Once on the OTCBB- it's tough sledding, no doubt. Why someone hasn't stepped up to finance um? Don't know? I started reading 10-K's and stuff clear back to the IPO period, and IMO and what I found, they were really already having some pretty bad financial problems clear back then- going on 5 yrs now. They had millions at one point- but were already showing all the signs that bad things were coming- loans, loans with problems, insiders starting to need to chip in to "cover" shortcomings, etc. So, it's a technology maybe just not ready for prime time yet- many would probably argue they never should have gone public at this point. Maybe should have stayed at a laboratory/research level longer? Don't know. I guess they wanted to go right to "trials" and we all know, "trials" means you need some pretty big coin.

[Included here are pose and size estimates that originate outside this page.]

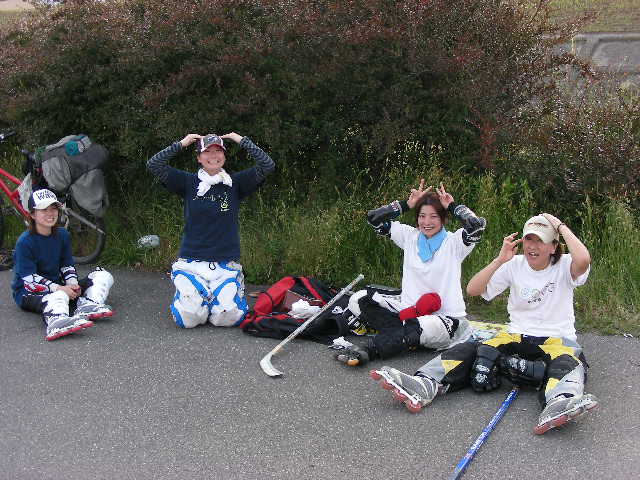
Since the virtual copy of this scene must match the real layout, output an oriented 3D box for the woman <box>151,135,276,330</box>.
[{"bbox_3d":[-0.642,-0.095,5.393,0.738,1.140,0.599,-1,11,-4],"label":"woman"}]

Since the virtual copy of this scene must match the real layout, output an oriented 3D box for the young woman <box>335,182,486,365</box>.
[{"bbox_3d":[0.466,0.149,4.711,0.695,0.910,0.685,5,12,25],"label":"young woman"}]

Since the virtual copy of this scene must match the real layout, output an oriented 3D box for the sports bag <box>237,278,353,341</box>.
[{"bbox_3d":[-0.100,0.397,5.159,0.580,0.260,0.380,5,12,27],"label":"sports bag"}]

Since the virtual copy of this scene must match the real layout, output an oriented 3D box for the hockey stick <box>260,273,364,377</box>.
[{"bbox_3d":[0.054,0.445,4.998,0.221,0.070,1.421,2,19,27],"label":"hockey stick"}]

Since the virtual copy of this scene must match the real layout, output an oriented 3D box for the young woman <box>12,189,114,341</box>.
[{"bbox_3d":[-1.558,0.084,5.392,0.512,0.790,0.941,-7,13,-34],"label":"young woman"}]

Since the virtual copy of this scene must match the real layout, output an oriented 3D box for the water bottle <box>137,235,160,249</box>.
[{"bbox_3d":[-1.376,0.012,7.121,0.220,0.090,0.090,-2,10,-26],"label":"water bottle"}]

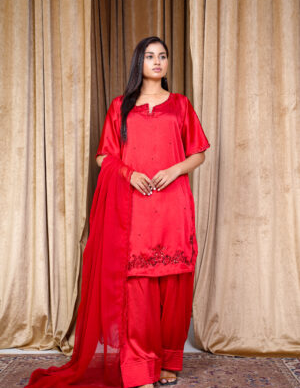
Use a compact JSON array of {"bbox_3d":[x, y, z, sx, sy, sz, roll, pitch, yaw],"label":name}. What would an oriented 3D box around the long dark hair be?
[{"bbox_3d":[-0.027,-0.505,2.960,0.240,0.510,0.220,-1,3,-18],"label":"long dark hair"}]

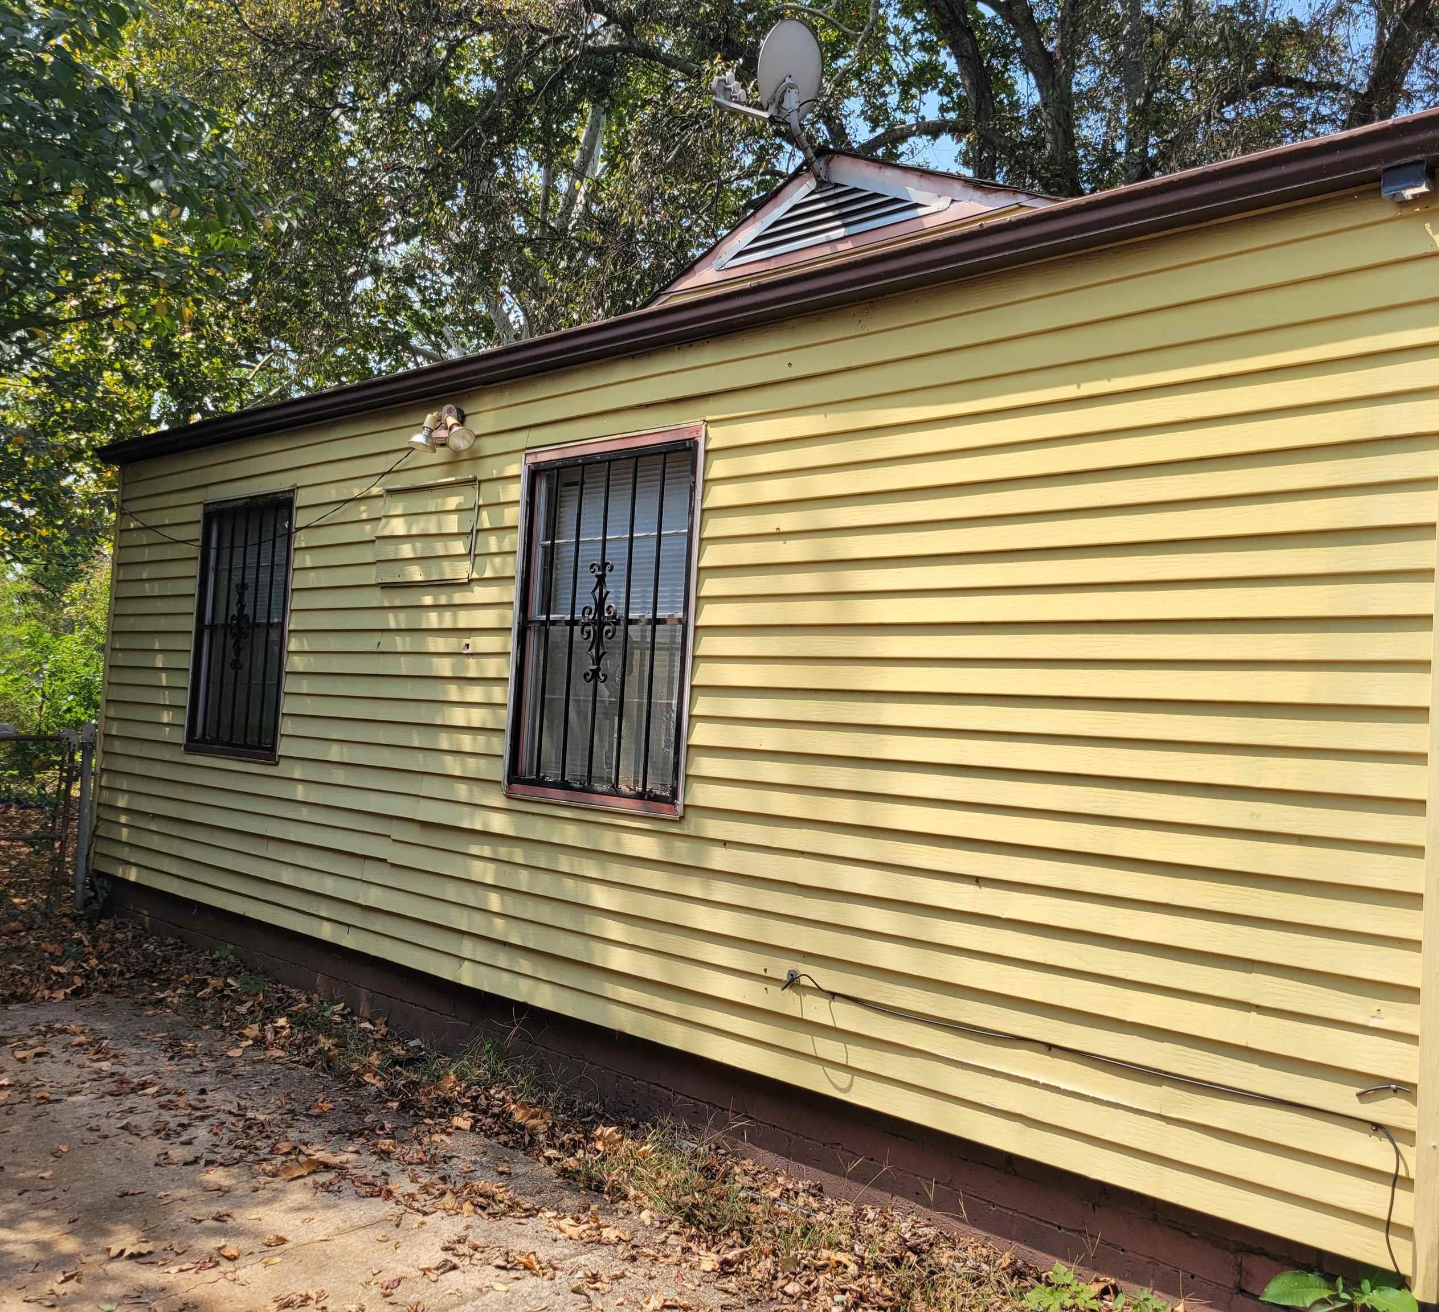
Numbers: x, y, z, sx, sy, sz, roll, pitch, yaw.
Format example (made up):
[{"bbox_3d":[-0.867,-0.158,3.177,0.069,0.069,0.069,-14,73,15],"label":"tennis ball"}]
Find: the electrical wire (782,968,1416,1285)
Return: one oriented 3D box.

As low as the market cap has gotten on several occassions (even now it's a paltry $12 million or something)- someone could have stepped up and bought the entire thing out for a a song IMO. But no one has- don't know why. I mean, lets say it was even like a $25 million offer or something- in the world of public markets and finance, that's noise level money really. Shoot, Yahoo or Google and folks like that- they buy companies from "teen kids" all the time for money like that. Some freaking software gizmo app- that some kid cooked up, and you can read where Yahoo, or Google or Facebook or something bought it for like $20 million, like it was a petty cash drawer level deal.

So, don't know? Your speculations are as good as any. Don't know if investors think it's too early on the technology, or don't like/believe the tech is going to pan out, or at least not for years, or if they're afraid of the "patent" stuff, that some 10,000 Lb gorilla like a Baxter will just come in and stomp um out? Many possible theories- don't really know?